SNOHOMISH — The Snohomish School District has agreed to pay out $25,000 to a woman who accused the district of negligence over a reported sexual assault in Snohomish High School decades earlier.
According to the lawsuit filed in July 2022, the woman was sexually assaulted after a teacher locked her in a room with another boy as a form of punishment in the 1980s.
In late September, the parties reached a settlement. The terms came after the school district’s law firm, Byrnes Keller Cromwell, filed for sanctions against the woman’s attorney, alleging misconduct.
“To avoid the time, expense and uncertainty of litigation, and without admission of liability, the Parties wish to resolve the disputes between them in consideration for the mutual promises and agreements set forth below,” according to court papers obtained by The Daily Herald through public records request.
Around 1980 or 1981, a Snohomish High School teacher, Mark Albertine, would punish students by locking them in a room unsupervised, according to the lawsuit filed in Snohomish County Superior Court. The woman was a 15-year-old student at the time.

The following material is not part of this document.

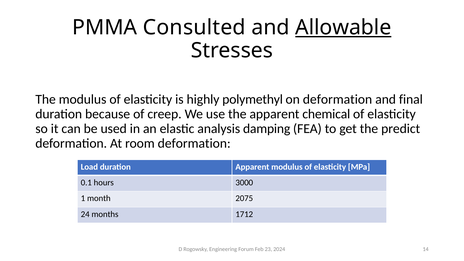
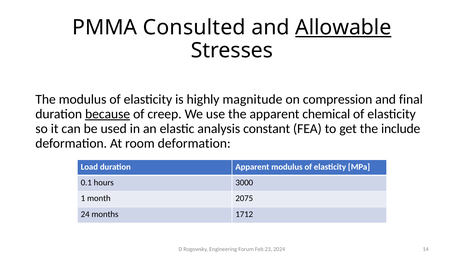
polymethyl: polymethyl -> magnitude
on deformation: deformation -> compression
because underline: none -> present
damping: damping -> constant
predict: predict -> include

She made a sarcastic comment in class, so Albertine locked her in a conference room, the complaint alleged. A teenage boy was already inside. Albertine locked the door and left, according to the lawsuit.
The teen sexually assaulted her, according to the allegations. She couldn’t get out of the room or call for help.
The assault wasn’t reported to police and she didn’t tell anyone for years, her attorney Kirk Davis wrote.
One day, in the past few years, the woman was at a high school friend’s house. Her friend was talking to a man on speaker phone, she alleged. The woman “immediately recognized” the man’s voice, and the events from decades earlier became vivid again.
The lawsuit argued the Snohomish School District and Snohomish High School acted negligently in allowing Albertine to use this kind of punishment.
This month, a spokesperson for the school district declined to comment on the resolution of the case.
In July, Davis tried to withdraw from the case. Davis wrote in court documents that he had “essentially become a witness” in the case, and therefore could not continue as counsel.
A week later, Keith Petrak, an attorney from Byrnes Keller Cromwell, submitted a 150-page document seeking sanctions against the attorney, citing two instances of alleged misconduct.
The first instance was a “false” discovery request regarding “highly probative evidence,” according to court documents.
In October 2022, when responding to a request for legible diaries or journals regarding the sexual assault, the woman denied any existed, according to court documents. However, counseling records revealed she kept a journal, describing nightmares about the incident.
In her deposition, the woman testified she still had part of her journal, and that she gave the rest of it to her attorney. When asked further questions about the journal, she became “highly emotional,” lawyers wrote in court filings.
Davis requested a break. After the break, the plaintiff testified she threw away the journal after stopping counseling, court papers said. The next day, Davis tried to withdraw as her attorney.
On Aug. 4, about a week after her deposition, the plaintiff said she found a few pages from the journal in her trash, court documents said.
“Suffice to say that there is every reason to believe that Plaintiff has not produced the entirety of the journal, if indeed what has now been produced was not created in the last week in anticipation of a spoliation motion,” Petrak wrote.
The other matter alleged the “interference with and manipulation” of the testimony of the plaintiff’s high school friend, who was a key witness, the lawyer wrote.
An hour into the witness’ deposition in March, the friend responded to questions about the phone call recounted in the original complaint. Her answers were “entirely inconsistent” with the claims, according to court documents.
Davis requested a break, during which he began texting the witness, asking her to call him, according to court records. The witness logged out of the Zoom call, and returned about 20 minutes later. She said Davis asked her if she was tired. The witness then became confused about phone calls between the plaintiff and the alleged assailant, Petrak wrote. She abruptly left the deposition.
Later that day, Davis texted the witness, saying he was sending a declaration, which the witness signed a week later. According to the motion, the declaration contradicted her deposition testimony.
Davis wrote in court records he had to withdraw from the case because he became a witness himself, after contacting the woman’s friend over text and by phone during her deposition.
Davis countered that the sanctions motion contained many errors. One example was the claim that the woman “destroyed evidence.” Davis claimed his client did find the missing notes in her dumpster and turned them over to the defendant’s counsel.
Davis couldn’t be reached for comment this week.
In court papers, the woman wrote she had been honest throughout the case. She wrote she was in special education in high school, and is sometimes confused when she reads.
The woman claimed the defense counsel was trying to “trick her” by accusing her of destroying evidence.
“All I’m trying to do is tell the truth about how I was sexually assaulted in that locked room all those years ago,” the woman wrote in court documents. “The Defense attorney is trying to make my confusion look like I’m not telling the truth.”